** Page text **

6.2 Base Model Gaps (Skill Fills)¶

Gap	Evidence	Risk level
No consistent report template	3/3 scenarios used different structures	Medium — hard to compare across reports
Missing Areas of Consensus/Debate	3/3 scenarios no dedicated sections	Medium — readers can’t separate confirmed vs. unsettled
Missing Key Findings quick overview	3/3 scenarios no dedicated section	Low — readers can extract themselves
Missing Gaps and Further Research	3/3 scenarios none or brief mention	Medium — no forward-looking dimension
Inconsistent citation format	3/3 scenarios different formats	Low — functionality unaffected
No source credibility labels	3/3 scenarios no per-source assessment	Medium — readers can’t quickly assess evidence weight

Core finding: The base model’s "research ability" (search, synthesis, analysis) is strong, but its "research report discipline" (structure consistency, citation norms, credibility assessment) has clear gaps. The skill fills the latter.

** Work to complete **
- a) Transcribe the base model gaps section from "Core finding: The" up to and including "fills the latter.".
- b) Pick up the base model gaps section after its final sentence and keep writing.

** Information shown **

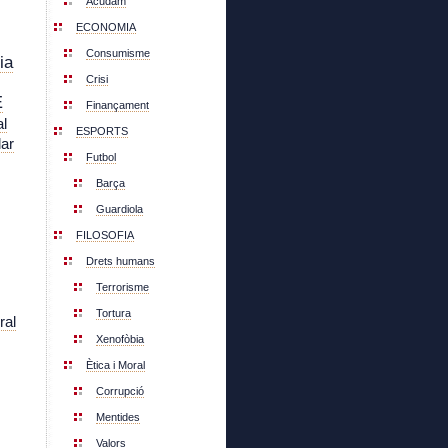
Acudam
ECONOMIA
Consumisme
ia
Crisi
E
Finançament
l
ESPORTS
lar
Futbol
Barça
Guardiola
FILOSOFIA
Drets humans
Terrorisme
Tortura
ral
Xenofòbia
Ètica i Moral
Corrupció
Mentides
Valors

** Responses to the tasks **
- a)
Core finding: The base model’s "research ability" (search, synthesis, analysis) is strong, but its "research report discipline" (structure consistency, citation norms, credibility assessment) has clear gaps. The skill fills the latter.

- b)
7. Overall Score¶

7.1 Dimension Scores¶

Dimension	With Skill	Without Skill	Delta
Report structure compliance	5.0/5	1.0/5	+4.0
Citation format and credibility	5.0/5	1.5/5	+3.5
Consensus/debate distinction	5.0/5	1.0/5	+4.0
Forward-looking (Gaps section)	5.0/5	1.5/5	+3.5
Content depth and breadth	5.0/5	4.5/5	+0.5
Source count and quality	5.0/5	4.5/5	+0.5
Mean	5.0/5	2.33/5	+2.67

7.2 Weighted Total¶

Dimension	Weight	Score	Weighted
Assertion pass rate (delta)	25%	10/10	2.50
Report structure compliance	20%	10/10	2.00
Citation format and credibility	15%	10/10	1.50
Consensus/debate + forward-looking	10%	10/10	1.00
Token cost-effectiveness	15%	10/10	1.50
Content quality increment	10%	2.0/10	0.20
Source count/quality increment	5%	2.0/10	0.10
Weighted total			8.80/10

Lower scores on content quality and source increment reflect an important fact: the base model’s research ability is already strong. The skill’s value is in structured report writing, not information gathering or analysis depth. This is not a skill defect but an accurate reflection of its design.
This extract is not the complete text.